Axis Bank, the third largest private sector lender, reported 83.4 per cent decline in net profit due to a spike in bad loans for Q2 to Rs 319 crore because of a large amount of slippages from the watch list. It had reported a net profit of Rs 1,915.60 crore for Q2FY16. Almost 30 per cent of the Rs 25,200 crore of watch list declared a few quarter ago turned bad in Q2. The Axis Bank management has now suggested for materially higher slippages from the watch list against 60 per cent guided earlier. As on September 30, loans outstanding on Axis Bank’s watch list reduced 32 per cent over the previous quarter and stood at Rs 13,789 crore. The reduction in the watch list primarily represents slippages to NPAs amounting to Rs 7,288 crore, which comprises 89 per cent of the total corporate credit slippages. The watch list has reduced to 3.5 per cent of customer assets in Q2, from 5.4 per cent in Q1 and 6.2 per cent in Q4FY16.

Jairam Sridharan, chief financial officer of Axis Bank, said in a conference call, “We believe a higher portion of the watch list (Rs 22,000 crore) could become NPAs over the next few quarters.” Aalok Shah and Gaurav Jani, analysts at Centrum Broking, said, “We retain ‘hold’ on Axis Bank with target price unchanged at Rs 500.”

HDFC Bank delivered another strong quarter with earnings growth of 20 per cent YoY, driven by strong retail loan growth (over 22 per cent YoY) pushing total loan growth of 18 per cent, and healthy non-interest income growth of 14 per cent YoY driven by sustained fee income growth (over 13 per cent YoY) and trading gains (over 75 per cent YoY). “Despite rising competition in the retail banking space, HDFC Bank’s retail loans continue to grow across product lines and retail loans now form 64 per cent of total book against 62 per cent in Q2FY16. HDFC Bank has continued to grow on a larger base and we expect the trends to continue,” said Puneet Gulati of JM Financial.

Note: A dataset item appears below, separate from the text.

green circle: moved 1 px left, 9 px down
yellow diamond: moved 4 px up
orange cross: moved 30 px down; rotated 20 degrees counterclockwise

Kotak Bank reported a 43 per cent rise in net profit to Rs 813 crore for Q2, driven by strong net interest income, other income and operating profit. Similarly, Federal Bank reported a 25 per cent rise in net profit to Rs 201 crore.

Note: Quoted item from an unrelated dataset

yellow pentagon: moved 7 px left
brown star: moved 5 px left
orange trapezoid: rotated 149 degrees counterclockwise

Yes Bank too remained a consistent performer by reporting a net profit of Rs 801.5 crore in Q2, which was YoY growth of 31.3 per cent. Net interest income (NII) grew 30.5 per cent YoY on the back of 38 per cent growth in advances. Net interest margin (NIM) remained healthy at 3.4 per cent and net profit grew by 31.3 per cent. Asset quality despite increasing industry-wide stress, remained stable and healthy at 0.83 per cent GNPA. Of the other private sector bank, IndusInd Bank’s net profit rose 25.8 per cent to Rs 704.3 crore in Q2 from Rs 560 crore in Q1FY16.